> PROBLEM TO SOLVE
Filter the data for lines with the word "labels" and copy those lines.

(Stored entries)
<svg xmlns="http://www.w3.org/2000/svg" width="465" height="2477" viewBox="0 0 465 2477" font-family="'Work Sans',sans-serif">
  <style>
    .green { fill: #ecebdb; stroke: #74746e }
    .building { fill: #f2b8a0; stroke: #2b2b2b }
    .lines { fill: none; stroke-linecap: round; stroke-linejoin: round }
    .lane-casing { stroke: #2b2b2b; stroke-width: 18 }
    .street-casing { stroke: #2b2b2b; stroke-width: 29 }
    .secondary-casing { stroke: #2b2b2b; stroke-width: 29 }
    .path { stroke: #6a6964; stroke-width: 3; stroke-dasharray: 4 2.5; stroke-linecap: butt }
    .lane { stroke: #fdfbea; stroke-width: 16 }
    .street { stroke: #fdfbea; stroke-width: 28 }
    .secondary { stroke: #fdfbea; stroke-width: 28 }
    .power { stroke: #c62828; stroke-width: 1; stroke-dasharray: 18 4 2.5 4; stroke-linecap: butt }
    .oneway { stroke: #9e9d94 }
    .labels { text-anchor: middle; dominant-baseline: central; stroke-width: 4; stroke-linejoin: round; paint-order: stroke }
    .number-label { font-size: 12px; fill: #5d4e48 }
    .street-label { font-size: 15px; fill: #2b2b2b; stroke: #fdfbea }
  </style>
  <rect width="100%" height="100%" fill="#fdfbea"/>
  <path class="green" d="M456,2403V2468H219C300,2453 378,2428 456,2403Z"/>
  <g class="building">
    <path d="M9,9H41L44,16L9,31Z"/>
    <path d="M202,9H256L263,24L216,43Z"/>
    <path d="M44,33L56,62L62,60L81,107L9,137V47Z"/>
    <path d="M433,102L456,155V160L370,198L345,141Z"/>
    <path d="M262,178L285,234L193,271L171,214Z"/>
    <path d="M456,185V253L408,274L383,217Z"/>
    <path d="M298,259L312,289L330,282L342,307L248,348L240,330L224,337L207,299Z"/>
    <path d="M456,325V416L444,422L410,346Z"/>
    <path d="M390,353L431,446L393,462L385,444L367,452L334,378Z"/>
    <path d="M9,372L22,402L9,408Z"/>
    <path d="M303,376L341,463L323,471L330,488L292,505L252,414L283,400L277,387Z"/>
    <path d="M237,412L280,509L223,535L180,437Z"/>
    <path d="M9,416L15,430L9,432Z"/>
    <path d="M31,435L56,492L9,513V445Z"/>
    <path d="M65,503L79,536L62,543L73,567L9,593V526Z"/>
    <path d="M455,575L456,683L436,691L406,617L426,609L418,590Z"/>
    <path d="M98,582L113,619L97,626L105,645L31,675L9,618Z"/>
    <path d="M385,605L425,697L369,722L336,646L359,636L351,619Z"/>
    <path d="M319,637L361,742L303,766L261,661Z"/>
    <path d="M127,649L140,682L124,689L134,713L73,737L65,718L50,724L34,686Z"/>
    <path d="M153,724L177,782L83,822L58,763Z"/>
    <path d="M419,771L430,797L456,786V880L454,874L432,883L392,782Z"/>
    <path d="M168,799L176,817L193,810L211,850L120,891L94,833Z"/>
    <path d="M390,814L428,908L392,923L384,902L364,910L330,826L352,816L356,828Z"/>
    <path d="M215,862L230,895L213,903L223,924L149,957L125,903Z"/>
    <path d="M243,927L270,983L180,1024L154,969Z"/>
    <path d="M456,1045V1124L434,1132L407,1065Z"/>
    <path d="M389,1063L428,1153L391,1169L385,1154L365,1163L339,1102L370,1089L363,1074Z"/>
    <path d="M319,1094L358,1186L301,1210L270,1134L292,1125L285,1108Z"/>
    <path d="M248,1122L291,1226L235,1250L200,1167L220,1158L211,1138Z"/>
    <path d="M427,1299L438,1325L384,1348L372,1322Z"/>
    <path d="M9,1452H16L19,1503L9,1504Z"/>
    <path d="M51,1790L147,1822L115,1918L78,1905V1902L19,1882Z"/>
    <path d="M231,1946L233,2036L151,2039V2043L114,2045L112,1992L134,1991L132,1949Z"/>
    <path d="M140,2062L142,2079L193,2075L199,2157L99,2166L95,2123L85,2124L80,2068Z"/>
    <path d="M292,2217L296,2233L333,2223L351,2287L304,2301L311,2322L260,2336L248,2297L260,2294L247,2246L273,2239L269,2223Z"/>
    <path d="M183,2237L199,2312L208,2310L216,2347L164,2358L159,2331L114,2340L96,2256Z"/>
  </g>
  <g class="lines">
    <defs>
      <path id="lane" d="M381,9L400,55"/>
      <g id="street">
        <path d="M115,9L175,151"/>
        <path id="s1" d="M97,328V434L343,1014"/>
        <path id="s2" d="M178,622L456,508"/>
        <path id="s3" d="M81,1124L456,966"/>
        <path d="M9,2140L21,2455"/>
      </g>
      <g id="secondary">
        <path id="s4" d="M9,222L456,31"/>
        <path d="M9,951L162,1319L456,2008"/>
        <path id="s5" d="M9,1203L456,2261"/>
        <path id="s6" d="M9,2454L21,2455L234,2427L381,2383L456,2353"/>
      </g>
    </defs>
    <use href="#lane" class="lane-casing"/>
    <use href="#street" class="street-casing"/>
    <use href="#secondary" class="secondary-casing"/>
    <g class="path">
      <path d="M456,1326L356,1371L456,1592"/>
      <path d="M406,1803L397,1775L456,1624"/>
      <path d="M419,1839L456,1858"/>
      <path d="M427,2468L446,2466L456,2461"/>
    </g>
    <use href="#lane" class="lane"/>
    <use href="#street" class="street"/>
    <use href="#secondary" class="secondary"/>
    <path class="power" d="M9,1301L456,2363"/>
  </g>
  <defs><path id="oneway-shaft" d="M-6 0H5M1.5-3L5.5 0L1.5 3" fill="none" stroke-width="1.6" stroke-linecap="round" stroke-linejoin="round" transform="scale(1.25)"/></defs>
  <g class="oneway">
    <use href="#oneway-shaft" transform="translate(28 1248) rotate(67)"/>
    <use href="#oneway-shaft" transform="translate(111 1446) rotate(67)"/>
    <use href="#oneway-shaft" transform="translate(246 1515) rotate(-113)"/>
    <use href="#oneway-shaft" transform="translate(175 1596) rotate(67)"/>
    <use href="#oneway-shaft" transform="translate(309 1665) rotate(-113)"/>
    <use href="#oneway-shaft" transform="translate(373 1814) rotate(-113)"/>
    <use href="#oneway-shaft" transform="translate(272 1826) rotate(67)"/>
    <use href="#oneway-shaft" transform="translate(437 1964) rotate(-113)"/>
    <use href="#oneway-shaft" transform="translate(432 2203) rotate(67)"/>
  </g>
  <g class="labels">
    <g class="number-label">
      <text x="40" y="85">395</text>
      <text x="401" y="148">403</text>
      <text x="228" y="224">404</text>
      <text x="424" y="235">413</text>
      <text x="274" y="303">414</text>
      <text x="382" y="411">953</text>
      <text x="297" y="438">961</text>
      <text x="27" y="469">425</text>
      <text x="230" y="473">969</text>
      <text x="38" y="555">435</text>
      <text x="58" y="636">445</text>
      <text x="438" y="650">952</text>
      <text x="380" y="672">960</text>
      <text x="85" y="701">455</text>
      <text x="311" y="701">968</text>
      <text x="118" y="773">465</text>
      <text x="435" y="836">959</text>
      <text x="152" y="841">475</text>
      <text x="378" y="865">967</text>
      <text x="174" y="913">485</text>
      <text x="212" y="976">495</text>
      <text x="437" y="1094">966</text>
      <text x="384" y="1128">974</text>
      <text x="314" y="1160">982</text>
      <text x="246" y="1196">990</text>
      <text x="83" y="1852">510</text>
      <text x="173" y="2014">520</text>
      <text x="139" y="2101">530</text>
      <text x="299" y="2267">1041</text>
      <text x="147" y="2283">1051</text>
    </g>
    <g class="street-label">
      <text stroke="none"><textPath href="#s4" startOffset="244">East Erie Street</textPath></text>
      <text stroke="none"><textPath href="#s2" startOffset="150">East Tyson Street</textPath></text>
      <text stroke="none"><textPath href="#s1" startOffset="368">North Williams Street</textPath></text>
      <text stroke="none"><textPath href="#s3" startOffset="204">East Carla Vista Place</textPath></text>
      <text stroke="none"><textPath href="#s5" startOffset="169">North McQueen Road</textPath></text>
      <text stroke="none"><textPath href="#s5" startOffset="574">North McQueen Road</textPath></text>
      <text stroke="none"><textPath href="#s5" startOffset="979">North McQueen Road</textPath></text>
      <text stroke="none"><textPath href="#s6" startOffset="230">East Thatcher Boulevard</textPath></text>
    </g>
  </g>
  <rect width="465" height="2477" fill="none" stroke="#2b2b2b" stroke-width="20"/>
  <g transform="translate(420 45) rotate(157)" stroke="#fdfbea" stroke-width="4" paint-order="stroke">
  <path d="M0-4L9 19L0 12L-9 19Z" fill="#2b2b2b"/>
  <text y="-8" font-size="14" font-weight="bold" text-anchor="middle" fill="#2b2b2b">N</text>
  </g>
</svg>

> ANSWER
    .labels { text-anchor: middle; dominant-baseline: central; stroke-width: 4; stroke-linejoin: round; paint-order: stroke }
  <g class="labels">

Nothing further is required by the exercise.